May 22 2010

Urban Decay, Grand Junction

Recently on a trip to Grand Junction, Colorado, I stumbled upon this rundown condo complex. Being a native of Grand Junction, I watched this complex get built, and so was totally floored with how much it had gone into disrepair.  This complex was built around 1983 about the time of the big bust in Grand Junction. While certainly not high quality construction in the first place, they were still rather nice condos for the time. My guess is these were used as rentals over the last couple of decades, and not maintained at all. I knew that the landscape had died some time ago, but I was still amazed to see how fast something that can fall apart due to lack of maintenance. These buildings will need to be gutted and almost rebuilt if they are to come back. Of course, then there is also the issue of the ridiculously small windows that were common in that time period. I will have to check back from time to time to see if anything happens with these.

Mar 12 2009

Google Earth Visits

One of the things I like to do is to visit different locations using Google Earth. I find this to be a fantastic tool to virtually visit areas around the globe that I have never been too. It is rather fascinating to see some of the various development patterns is different cities, towns and countries. With street view, it becomes even more fascinating to actually get on the street and see stuff, do 360 degree views and so on. Doing this for awhile, it finally hit on me, that I should actually blog about my visits, talk about what I see, and share my thoughts. Of course this will be done with very little or no knowledge of local politics, history and what not. I look forward to seeing the comments from my readers as well.

Jun 9 2008

June 2008 Fugglies

OK, this belong more in the WTF category than ugly. I found this playground in a New Urbanism community. Not just any community, but a very celebrated one that prides itself on its high end and well regulated architecture. So why on earth would they fence in a playground….much less with a chain link fence? I haven’t seen chain link fences anywhere else in the community, so I didn’t think they were even allowed.

Now I can understand wanting to keep kids out of the street…but there are far better ways of doing it…wrought iron fence comes to mind, with some openings to actually get into the playground.

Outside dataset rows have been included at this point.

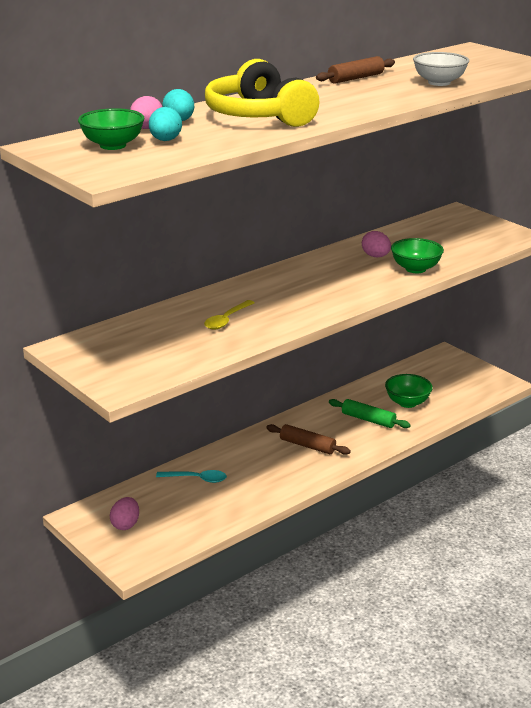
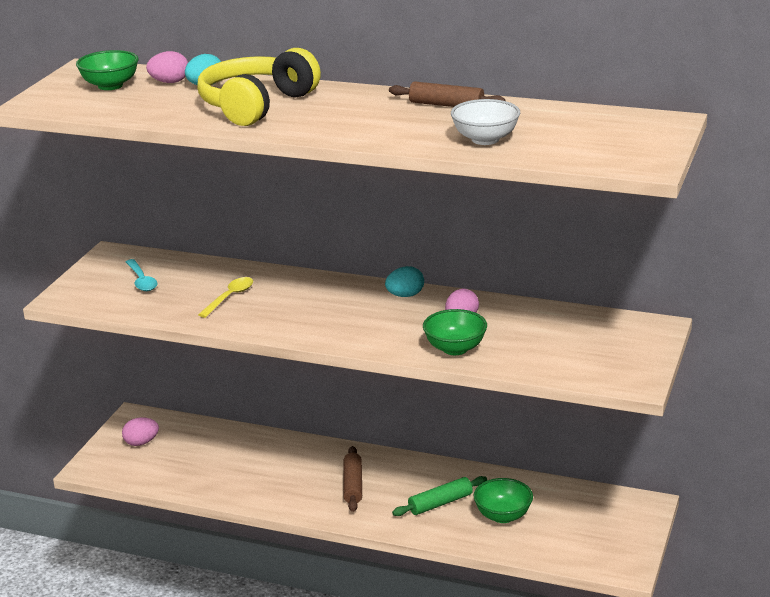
camera: 60 degrees right, 0 degrees up
turquoise egg [149,107,182,141] -> turquoise egg moved to [385,266,424,297]
turquoise spoon [156,470,227,483] -> turquoise spoon moved to [126,259,157,291]
yellow spoon [204,300,255,330] -> yellow spoon turned 120 degrees clockwise [198,277,253,318]
green rolling pin [329,399,411,428] -> green rolling pin turned 60 degrees clockwise [392,476,487,516]

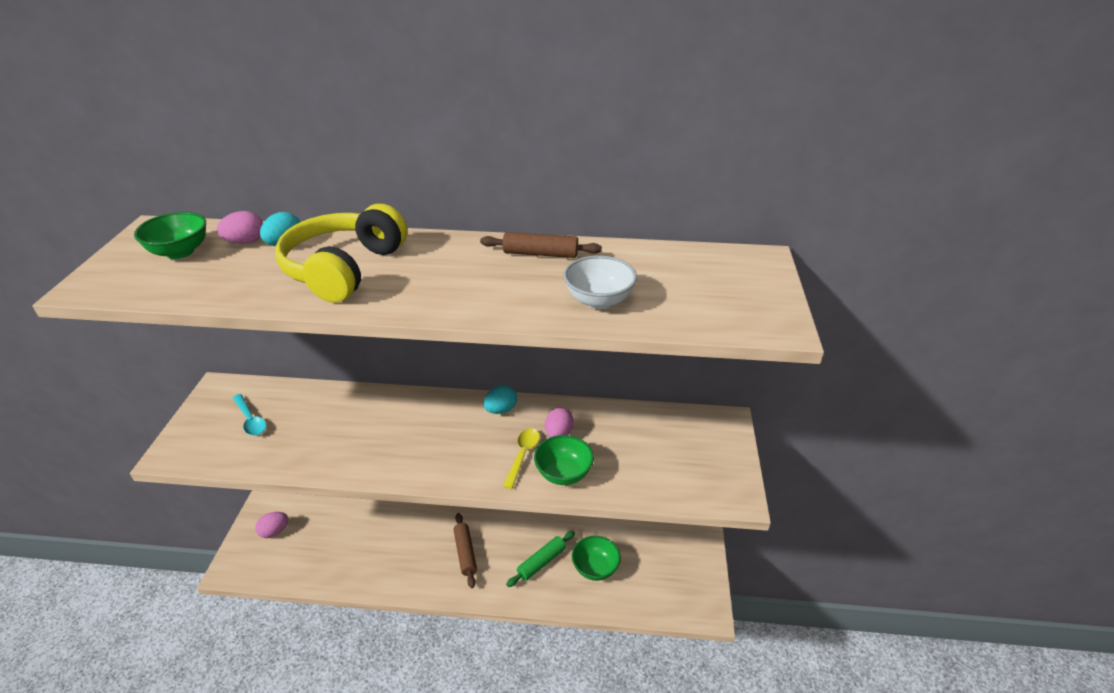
camera: 15 degrees left, 10 degrees up
yellow spoon [198,277,253,318] -> yellow spoon moved to [503,428,540,489]

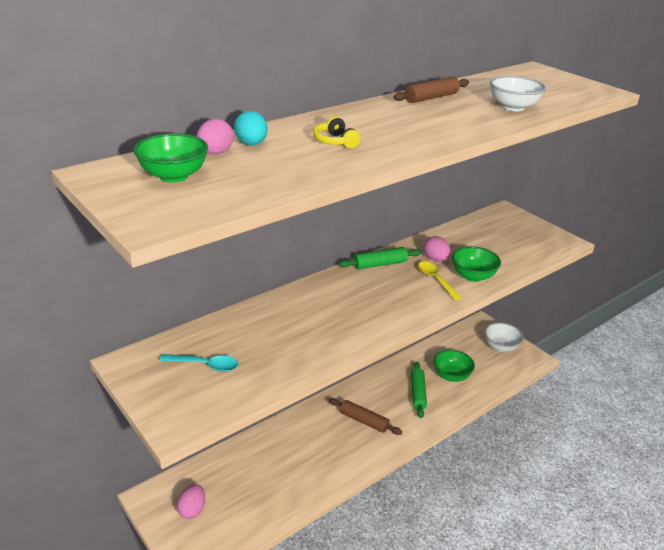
camera: 45 degrees left, 5 degrees down
yellow headphones [275,204,407,303] -> yellow headphones [313,116,360,149], size x0.40
turquoise egg [483,385,517,414] -> green rolling pin [339,247,422,269]
none -> white bowl [484,322,524,352]

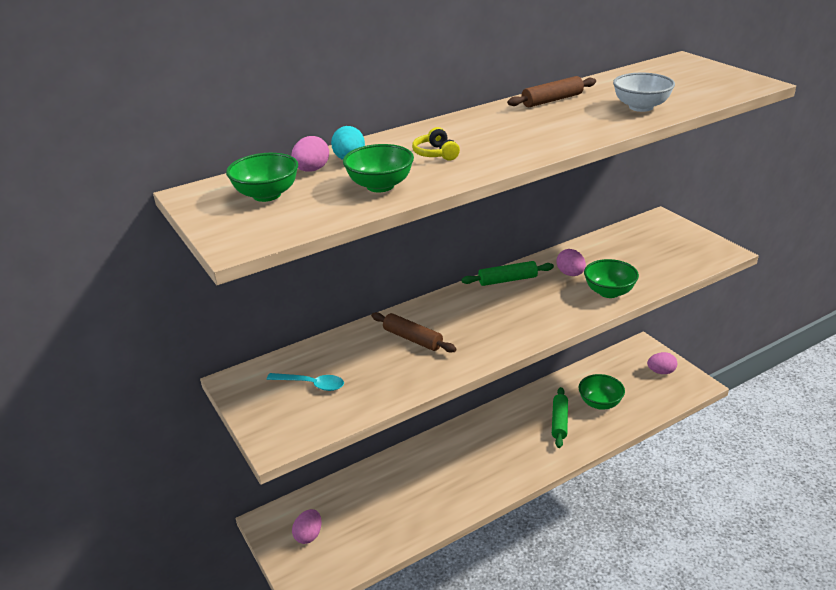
camera: 10 degrees right, 0 degrees up
brown rolling pin [328,398,402,435] -> brown rolling pin moved to [371,312,456,353]
yellow spoon [418,261,462,300] -> none
white bowl [484,322,524,352] -> pink egg [647,352,677,374]
none -> green bowl [343,144,414,192]

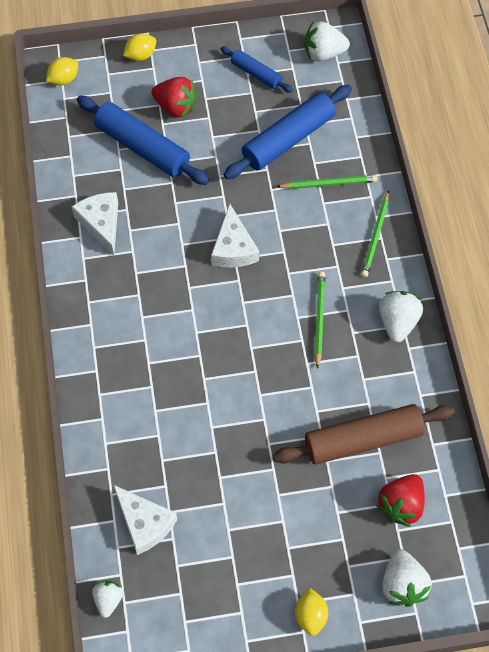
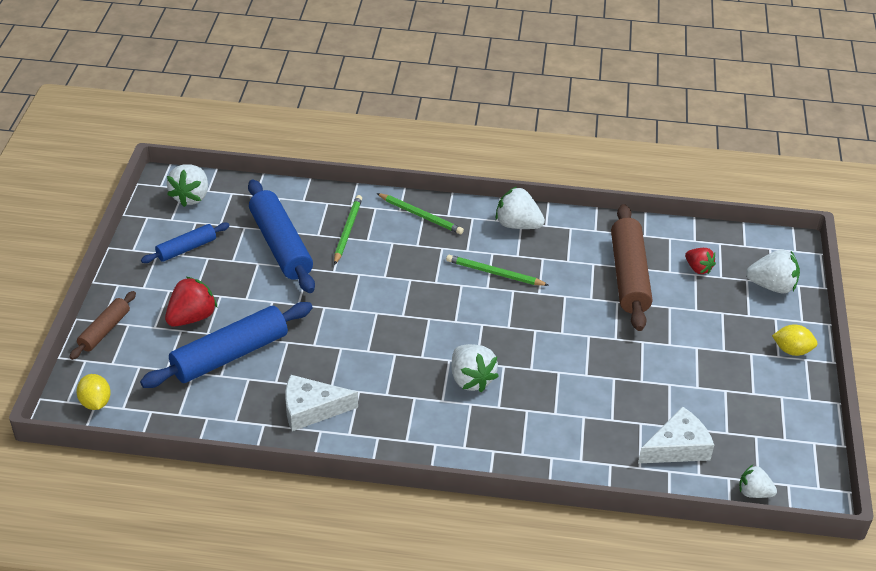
camera: 75 degrees left, 20 degrees down
yellow lemon [123,33,156,61] -> brown rolling pin [70,291,136,360]
white cheese [211,204,259,268] -> none
red strawberry [376,474,425,527] -> red strawberry [685,248,716,274], size x0.63
none -> white strawberry [452,344,499,392]

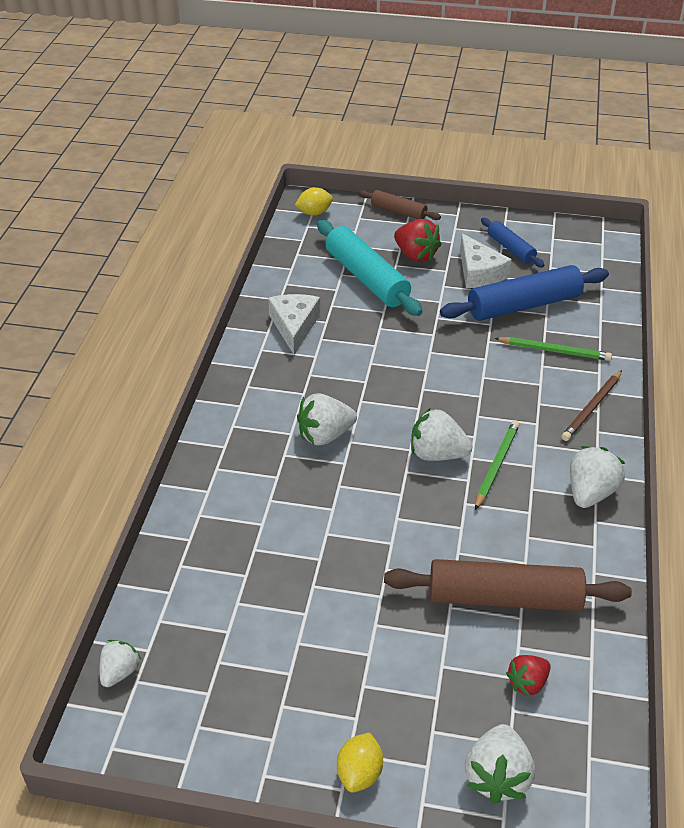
camera: 95 degrees right, 0 degrees up
blue rolling pin [140,302,313,388] -> turquoise rolling pin [317,220,423,316]
white strawberry [167,164,208,207] -> white strawberry moved to [411,408,473,461]
green pencil [377,193,464,234] -> brown pencil [562,370,622,441]
white cheese [638,407,714,463] -> white cheese moved to [460,233,512,288]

I don’t know, all I do is shake my head.

Feb 2 2007

Jan. Fugglies

OK, so I am a couple of days late posting, but I found this one in January! This wonderful project is a perfect example of what not to do for project planning and streetscape design! This particular apartment project is in Castle Rock, Colorado, next door to one of my projects. They both were designed and approved roughly at the same time, but what a difference in concepts and execution!

The apartment home site was originally a beautifully sloping site vegetated with scrub oak and other native plants. The developers of the apartment homes probably had a standard building plan they wanted to use (usually on flat sites), so in order to get that product to work on this site, they had to construct some incredible retaining walls to pull this off. The picture shows the result of what happened along the public street adjacent to the site. Not only are the walls incredibly tall (around 40 feet at one point), they were designed without any anesthetics in mind. There is no variation in color, no pattern, nothing. Just a huge homogeneous wall. Then, they didn’t even bother to screen it plant material, trees, or shrubs. Just a few trees scattered here and there. Ugly.

Watch for my other post of our project coming up shortly.

Dec 6 2006

December Fuglies

The other day I was driving down C-470 in south Denver, when my eye was caught by this housing development. I simply had to get off the interstate and explore this one…and I could not believe my eyes! This has to be one of the worst developments I have seen, particularly for townhomes! The first picture is what you see when you first drive into the development…nothing but a solid row of garage doors! There is no focal point, there is no sense of community, no sense of arrival. Nothing but a series of garage doors. The other side of the buildings isn’t much better. This is what visitors see when they come to your home…nothing but lined up porches, with little to break it up, or identify one unit from the next. In the front there isn’t even any differentiation in the architecture…talk about boring!

I am blown away by three things…that a developer would build something like this, that a jurisdiction would approve it…and even more surprised that buyers would buy this! Granted, this parcel of land was landlocked between two apartment complexes, and was long and narrow, but I would think that something else could have been done. Something to give this development some sense of arrival, some focal point. Sacrifice a few units to create something special. How about being proud of something that you build?